- Awarded for: Individual acts of bravery, courage, leadership, resource or devotion to duty
- Presented by: Ireland
- Eligibility: Officers, non-commissioned officers and privates/seaman/aircrew of the Defence Forces and members of the Army Nursing and Chaplaincy Services.
- Post-nominals: BSD
- Status: Currently awarded
- Established: 18 February 1964

Precedence
- Next (higher): Military Medal For Gallantry
- Next (lower): Good Conduct Medal

= Distinguished Service Medal (Ireland) =

The Distinguished Service Medal (DSM) (An Bonn Seirbhíse Dearscna) is a military decoration issued by the Irish Government, created to recognize individual acts of courage, leadership, resourcefulness, or devotion to duty by a member of the Irish Defence Forces.

Recipients are entitled to use of the post-nominals BSD, the Irish abbreviation of the medal's name.

The Distinguished Service Medal is the second-highest military honour presented by the Republic of Ireland, second only to the Military Medal for Gallantry (An Bonn Míleata Calmachta).
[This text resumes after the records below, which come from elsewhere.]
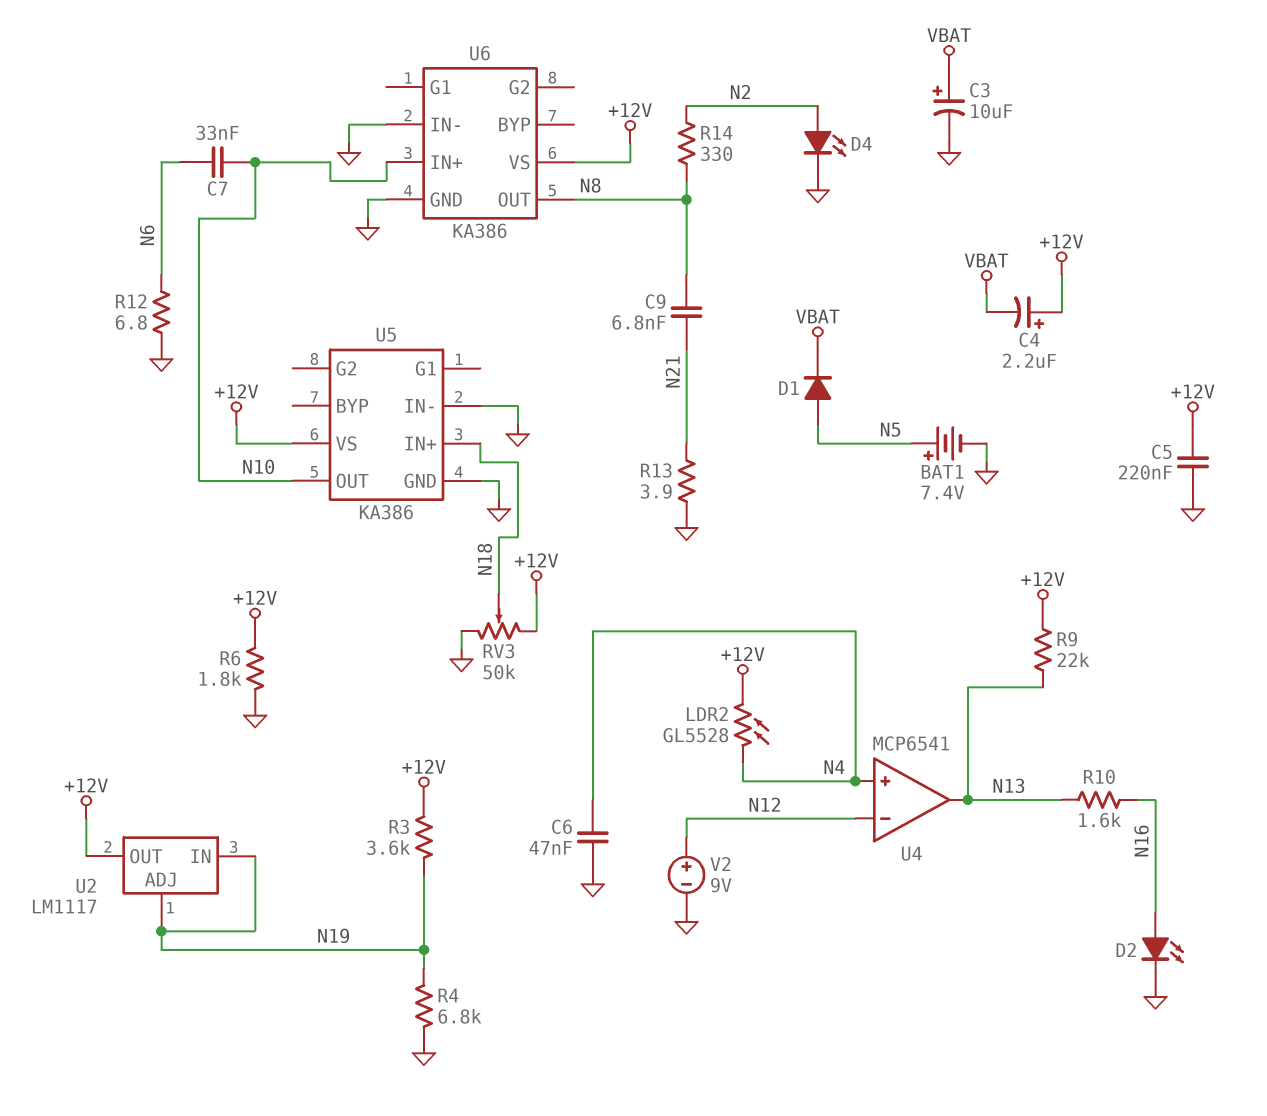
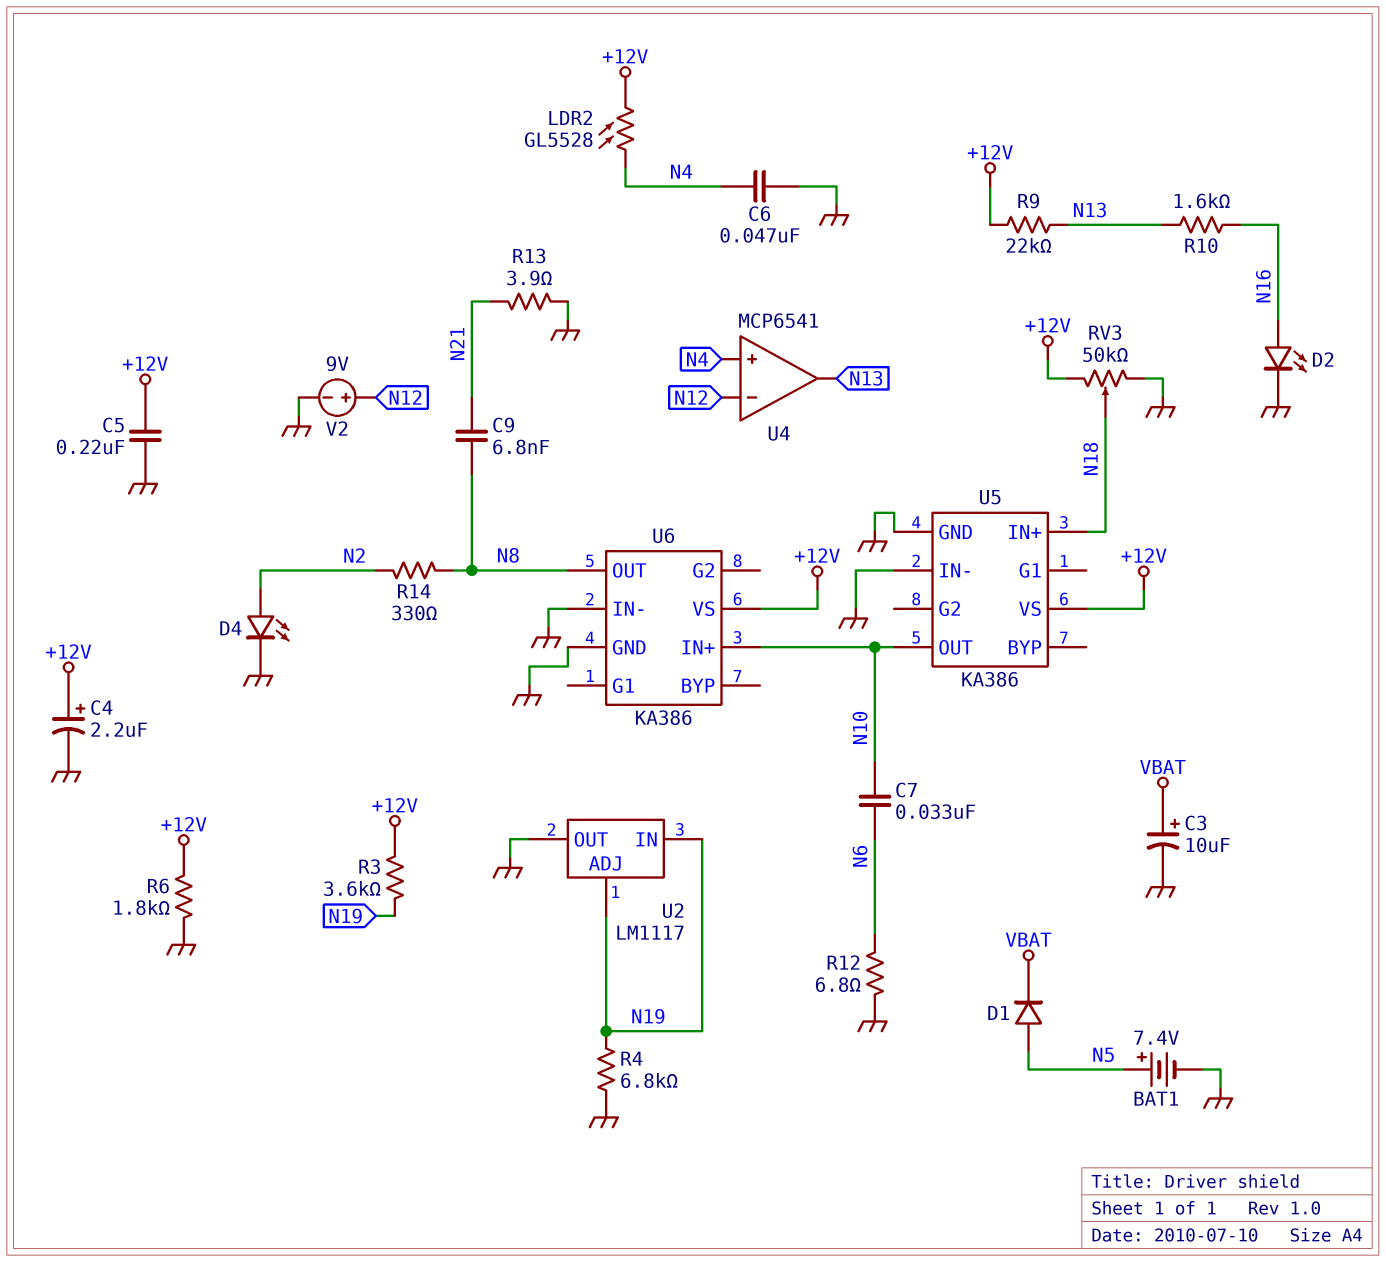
C4: 2.2uF (plus +12V, minus VBAT) -> 2.2uF (plus +12V, minus GND)
U2 pin OUT: +12V -> GND

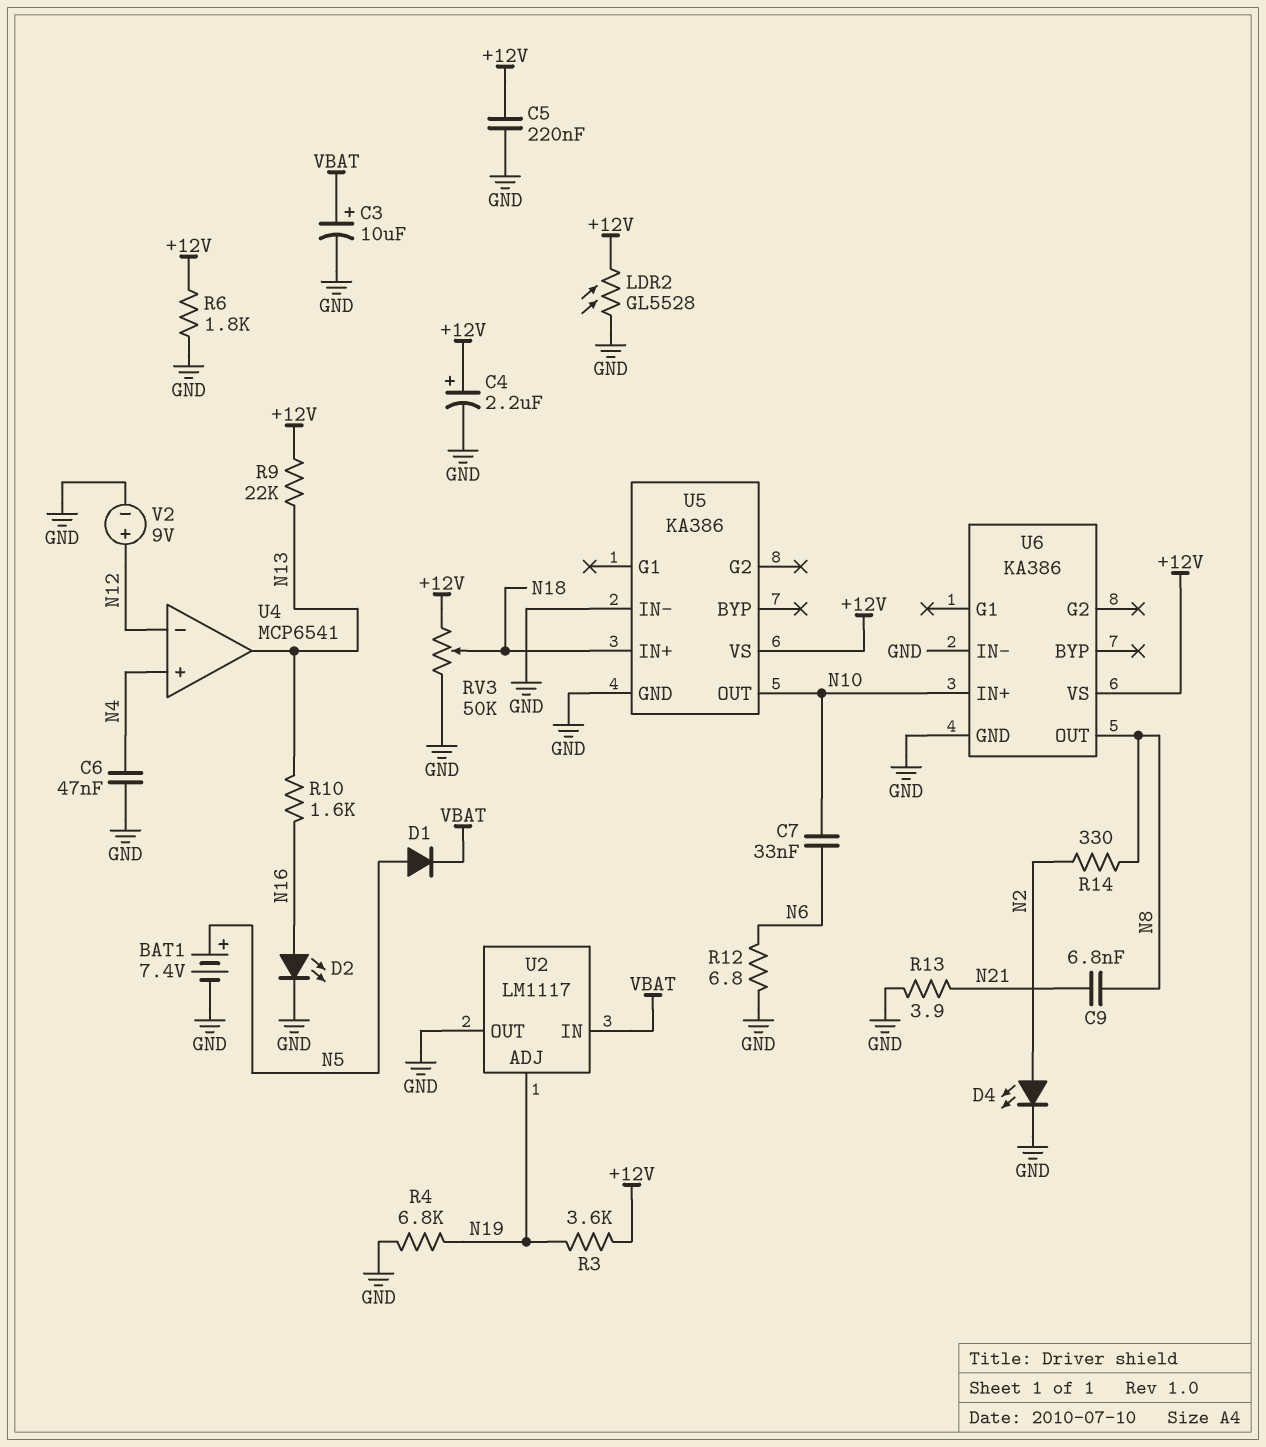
LDR2: GL5528 (+12V, N4) -> GL5528 (+12V, GND)
U2 pin IN: N19 -> VBAT

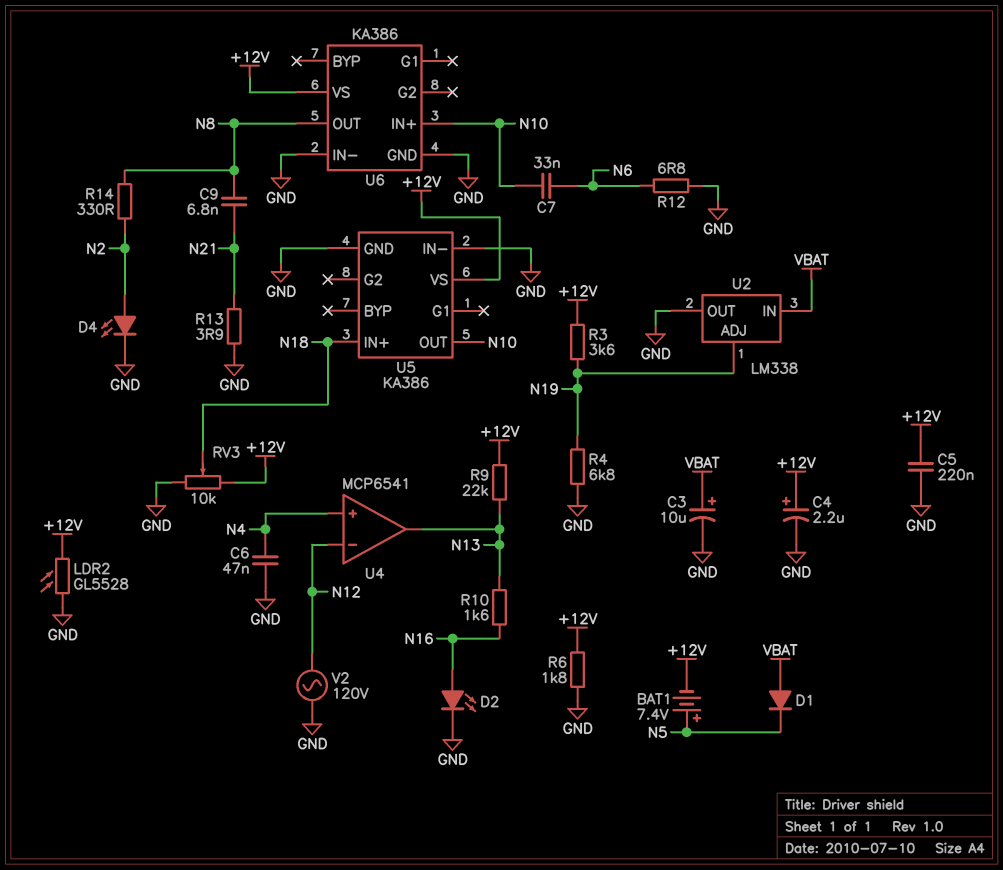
BAT1: 7.4V (plus N5, minus GND) -> 7.4V (plus N5, minus +12V)
D1: diode (A N5, K VBAT) -> diode (A VBAT, K N5)
RV3: 50k (+12V, GND, wiper N18) -> 10k (+12V, GND, wiper N18)
U2: LM1117 -> LM338
V2: 9V (plus N12, minus GND) -> AC 120V (GND, N12)

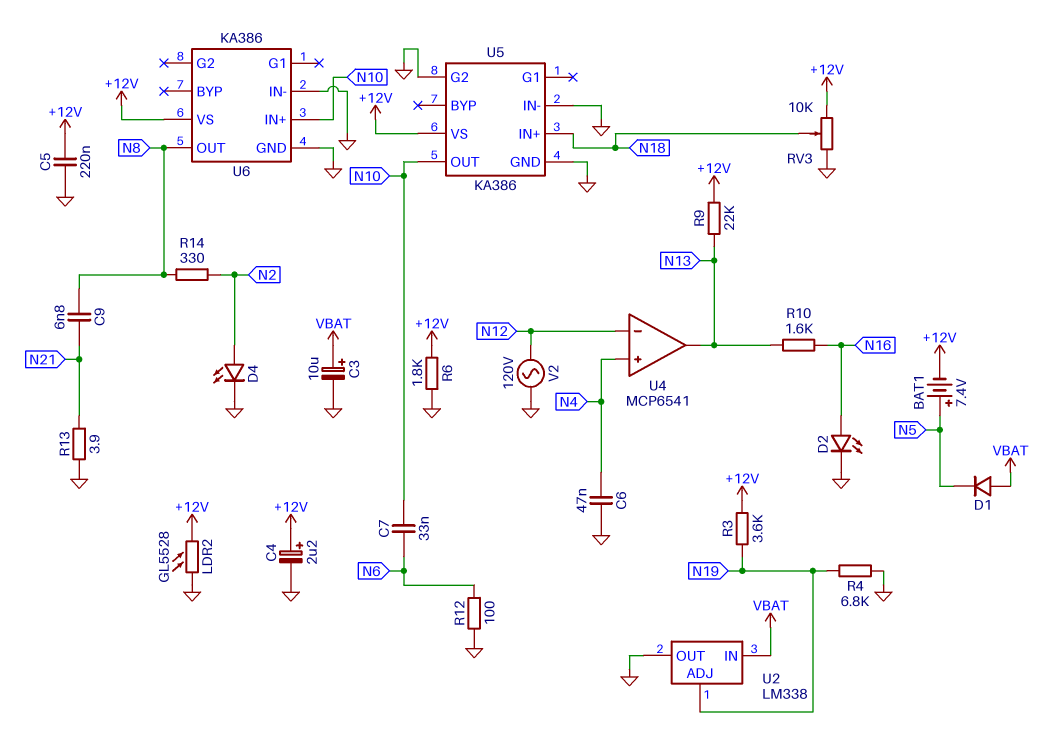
R12: 6.8 (GND, N6) -> 100 (GND, N6)
U5 pin G2: none -> GND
Unlike the Military Medal for Gallantry, the Distinguished Service Medal can be awarded either for meritorious actions, or for an act of heroism.

== History ==
The Distinguished Service Medal was created on 18 February 1964, to be awarded in three grades: 1st Class, 2nd Class, and 3rd Class, in similar fashion to the older Military Medal for Gallantry.

In January 1984, the three grades were renamed; 1st Class became with Honour, 2nd Class with Distinction, and 3rd Class with Merit.